Question

lf $f\left(x\right)$ is a polynomial satisfying$f\left(x\right)f\left(\frac{1}{x}\right)=f\left(x\right)+f\left(\frac{1}{x}\right)$, and$f\left(3\right)=82$, then $\int \frac{f\left(x\right)}{x^2+1}dx=$

• A. $x^3-x+2{\tan }^{-1}x+c$
• B. $\frac{1}{3}{x}^3-x+{\tan }^{-1}x+c$
• C. $\frac{x^3}{3}-x+2{\tan }^{-1}x+c$
• D. $\frac{1}{3}{x}^3+x+2{\tan }^{-1}x+c$

Answer 1

Answer: (C)

$\frac{x^3}{3}-x+2{\tan }^{-1}x+c$

Given : $f\left(3\right)=82=81+1$, from the given equation we can find $f\left(\frac{1}{x}\right)$

$\because f\left(x\right)f\left(\frac{1}{x}\right)=f\left(x\right)+f\left(\frac{1}{x}\right)$

$⟹f\left(x\right)=\left\{f\right(x)-1\}f\left(\frac{1}{x}\right)$

$⟹f\left(\frac{1}{x}\right)=\frac{f\left(x\right)}{f\left(x\right)-1}$

$\therefore$ we get $f\left(\frac{1}{3}\right)=\frac{82}{81}=1+\frac{1}{81}$

$\therefore f\left(3\right)=3^4+1$ and $f\left(\frac{1}{3}\right)=1+\frac{1}{3^4}$.

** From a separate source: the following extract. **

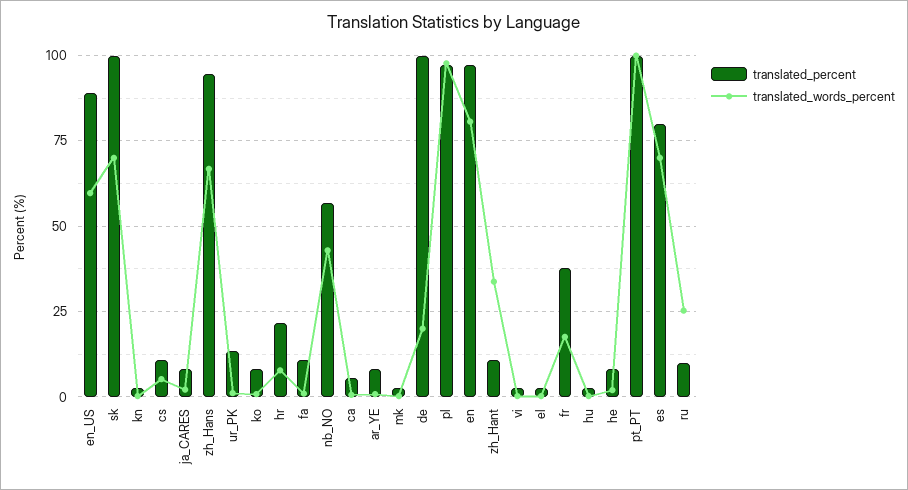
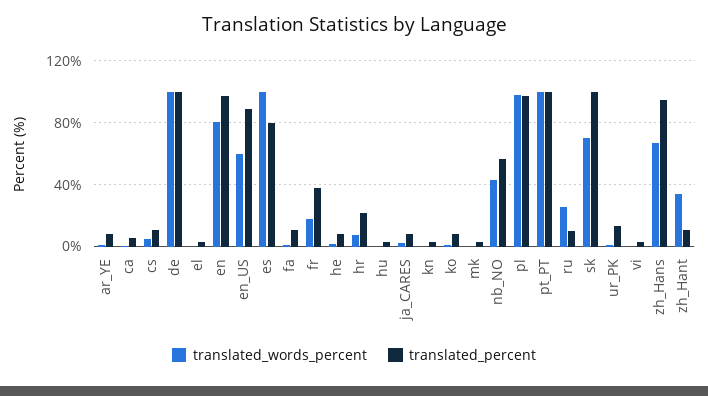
translated_words_percent, de: 20 -> 100
translated_words_percent, es: 70 -> 100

Therefore we can observe that $f\left(x\right)=x^4+1$

$⟹\int \frac{f\left(x\right)}{x^2+1}dx=\int \frac{x^4+1}{x^2+1}dx=\int \frac{x^4-1}{x^2+1}dx+\int \frac{2}{x^2+1}dx=(\int (x^2-1\left)dx\right)+2{\tan }^{-1}x=\frac{x^3}{3}-x+2{\tan }^{-1}x+c$

Hence, $\int \frac{f\left(x\right)}{x^2+1}dx=\frac{x^3}{3}-x+2{\tan }^{-1}x+c$